Greetings Interweb neighbors,
Emacs 28 dropped, but I'm not building it. I'm building tomorrow's Emacs on someone else's power bill.
Native compilation via libgccjit made the stable cut, what was left out is pure GTK support for Wayland. Since I'm on Wayland, I'm tracking the dev branch where it lives, which means frequent rebuilds of bleeding-edge snapshots. PGTK gives native Wayland support without the XWayland compatibility layer overhead.
GitHub offers 2000 minutes monthly of free CI/CD compute. Time to automate Debian package builds for Bullseye.
The beauty of delegation
My desktop is faster to build it, but where's the satisfaction in that? Instead, GitHub Actions spins up a fresh container, installs dependencies, compiles libgccjit support, builds native .eln files, packages to .deb, uploads artifacts.
Build takes 45 minutes on their infrastructure, zero noise from my machine. Ephemeral compute: servers spin up, do work, vanish.
The setup
Dockerfile does the usual: builds on Bullseye, installs a mountain of dev dependencies (libgccjit-10-dev, libgtk-3-dev, libwebkit2gtk-4.0-dev, etc.), copies in the Emacs source tree, then:
RUN cd emacs && ./configure \
--prefix "/usr" \
--with-native-compilation \
--with-pgtk \
--with-xwidgets \
--with-json \
--with-modules \
CFLAGS="-O2 -pipe -fomit-frame-pointer" && \
make NATIVE_FULL_AOT=1 -j $(nproc)
GitHub Actions workflow:
name: Build package
on:
workflow_dispatch:
push:
branches:
- main
jobs:
build:
runs-on: ubuntu-latest
steps:
- name: Checkout repository
uses: actions/checkout@v3
- name: Build package
run: ./build.sh
- name: Store package
uses: actions/upload-artifact@v3
with:
name: emacs-pgtk
path: ./packages/emacs-pgtk_*.deb
For the curious reader, all the gory details at github.com/ndrvtl/emacs-pgtk.
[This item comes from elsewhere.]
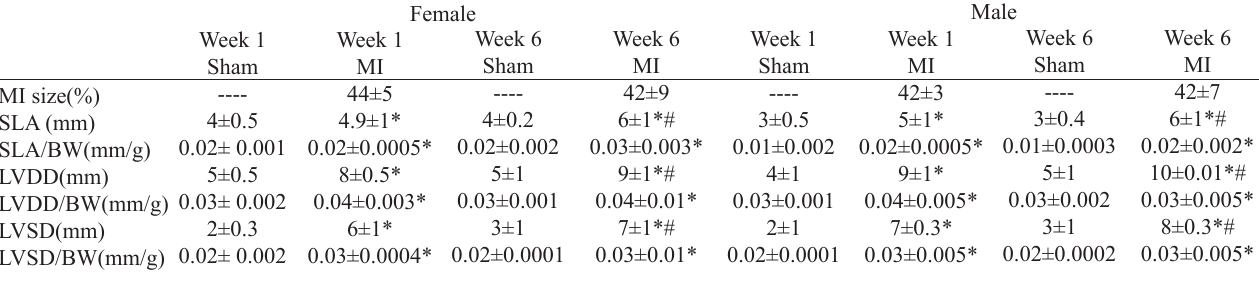
Table 1. Echocardiographic morphology parameters for female and male rats post-MI.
After build, manually construct .deb package structure: create DEBIAN/control, strip binaries, pack with dpkg-deb. More control, more tedium.
Smoketest runs apt-get install on built package, verifies emacs --version works. If it fails, workflow goes red. GitHub's problem to tell me.
The real win
Automated builds mean latest dev snapshots always packaged, ready to install. Push to branch, wait 45 minutes, download .deb. No local toolchain noise. No fan spin. No interrupted workflow.
Native compilation is sensibly fast. Pure GTK support works well. But the satisfaction isn't the software — it's having someone else's infrastructure do the work while I drink tea.
Long live free compute, never mind the warming planet. They get metrics, I get watts. Everyone loses.